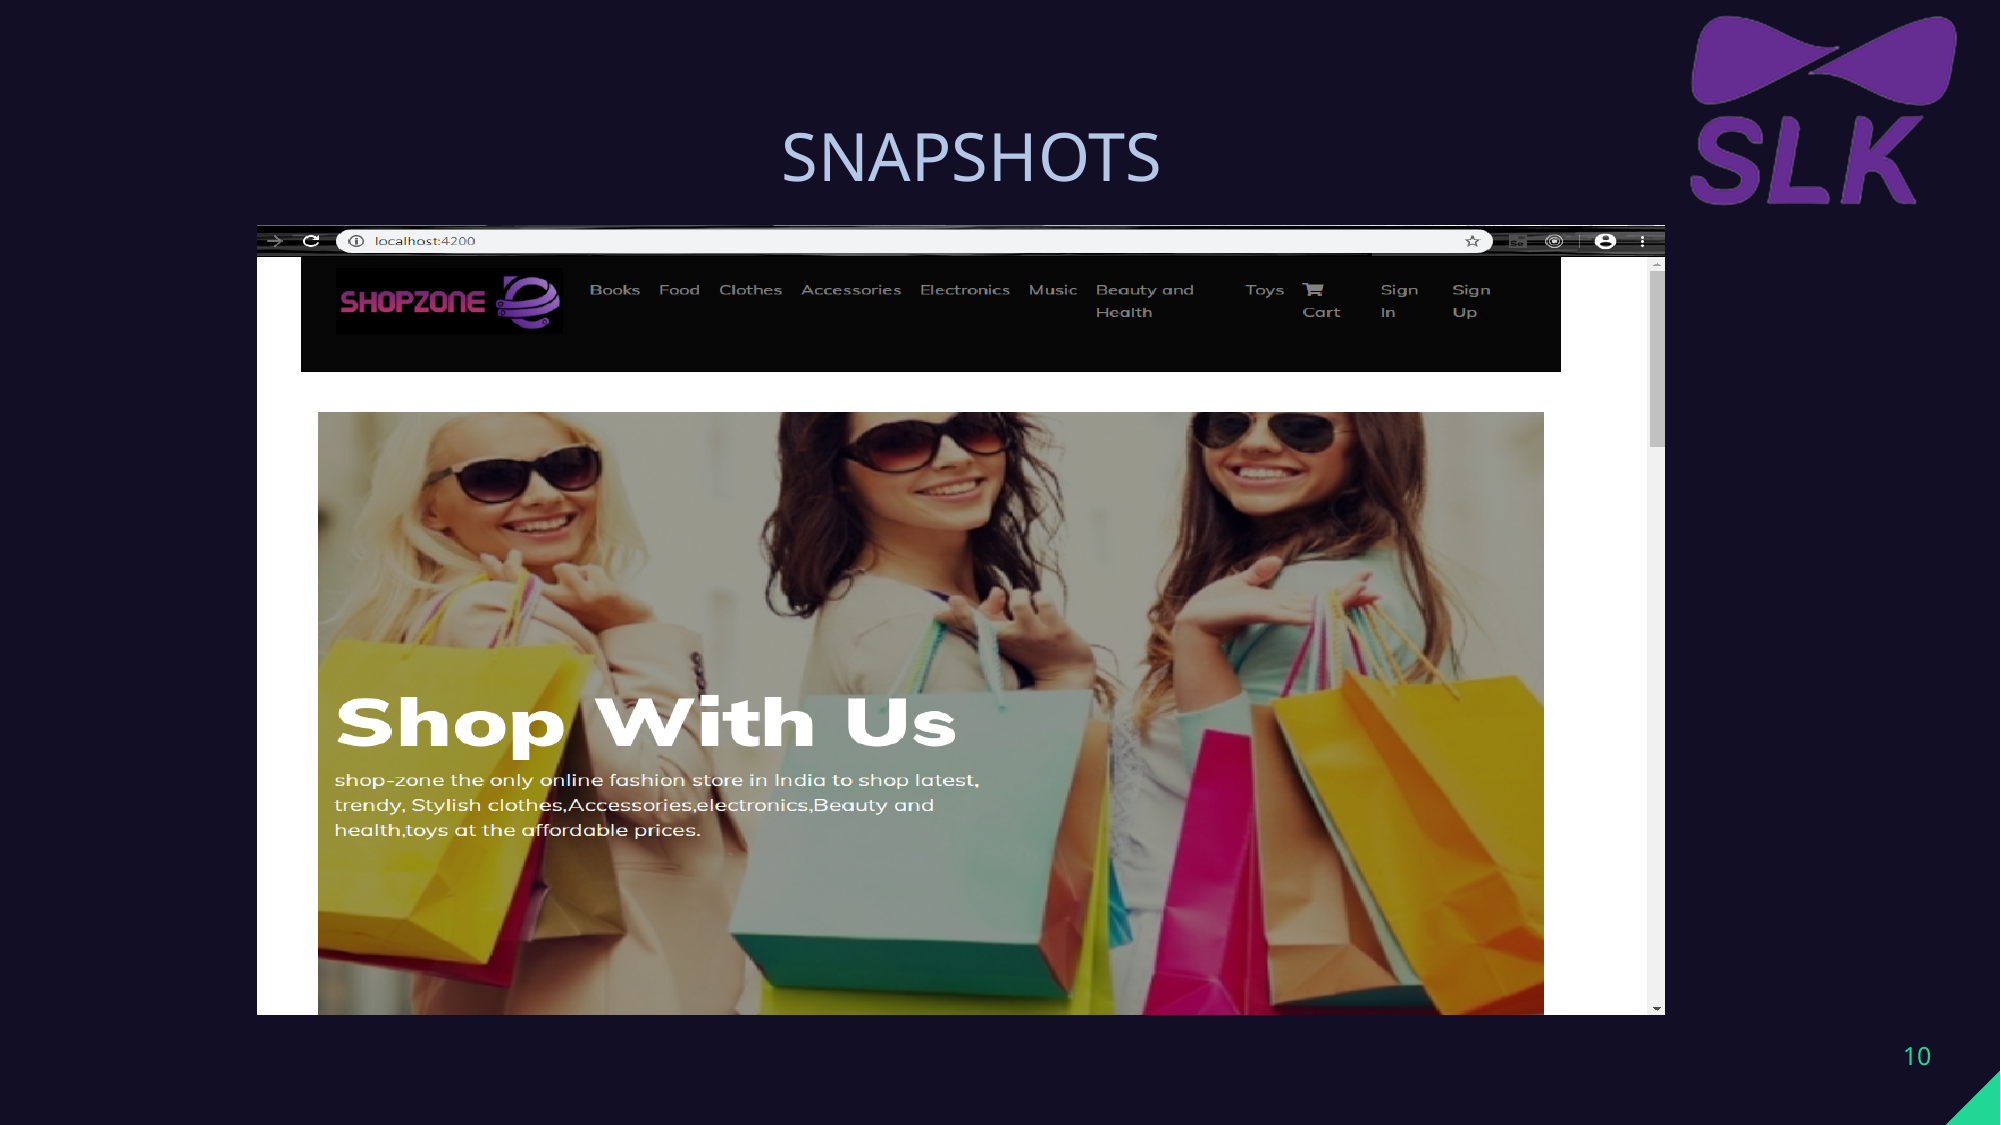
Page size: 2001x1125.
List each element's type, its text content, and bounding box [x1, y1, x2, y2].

slide_number 10 [1901, 1041, 1933, 1073]
text_box SNAPSHOTS [766, 107, 1369, 203]
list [257, 225, 1665, 1015]
picture [1664, 0, 1977, 267]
◇ ◇ ◇ ◇ ◇
Exercise objective:
Repeat each entry above word for word, leaving every picture out.

Problem solution:
Page size: 2001x1125.
List each element's type, its text content, and bounding box [x1, y1, x2, y2].

slide_number 10 [1901, 1041, 1933, 1073]
text_box SNAPSHOTS [766, 107, 1369, 203]
list [257, 225, 1665, 1015]
picture [1664, 0, 1977, 267]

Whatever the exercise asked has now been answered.